So, it’s very critical that we follow these patients over time and we know what’s going on.  So, this is a three-year follow-up on her not only to show the fact that the implants are still in place, but that the aesthetic outcome, the way that the gums look, they look natural.  They shouldn’t look artificial which is the key to success.  We cannot always do that though.  It’s important to understand.

This is a young patient who was in a car accident.  He was actually taken to San Francisco General for trauma.  He was missing teeth and a lot of the jawbone.  Well, we cannot make teeth look natural when somebody’s missing all that gum.  We can’t grow the gum back there, alright.  So, in his case, we’ve got three implants.  We’re going to modify a treatment.  We’re going to give him something moveable.

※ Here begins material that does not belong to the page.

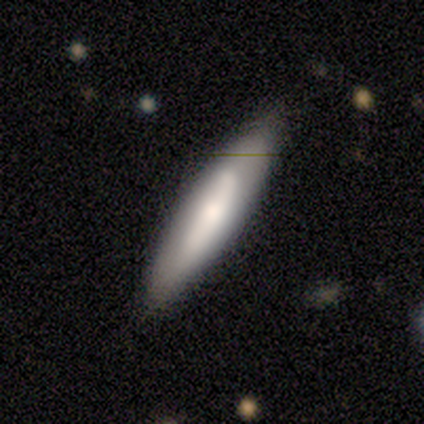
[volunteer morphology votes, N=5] featured or disk 80%, smooth 20%, star or artifact 0%. Down the decision tree: edge-on disk — yes (50%, tied with no); edge-on bulge — none (50%, tied with rounded); merging — none (60%).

We’re going to make a bar that connects the thing together, and he’s going to have teeth that go in and out of his mouth like the upper denture I showed you on patients with implants because what did we need in him?  In him we need this gum portion to replace all that gum tissue that was lost in the accident as well, and only then can we give him teeth that are about the same size as the other teeth and give him gums that can go in between these other teeth so it starts to look natural.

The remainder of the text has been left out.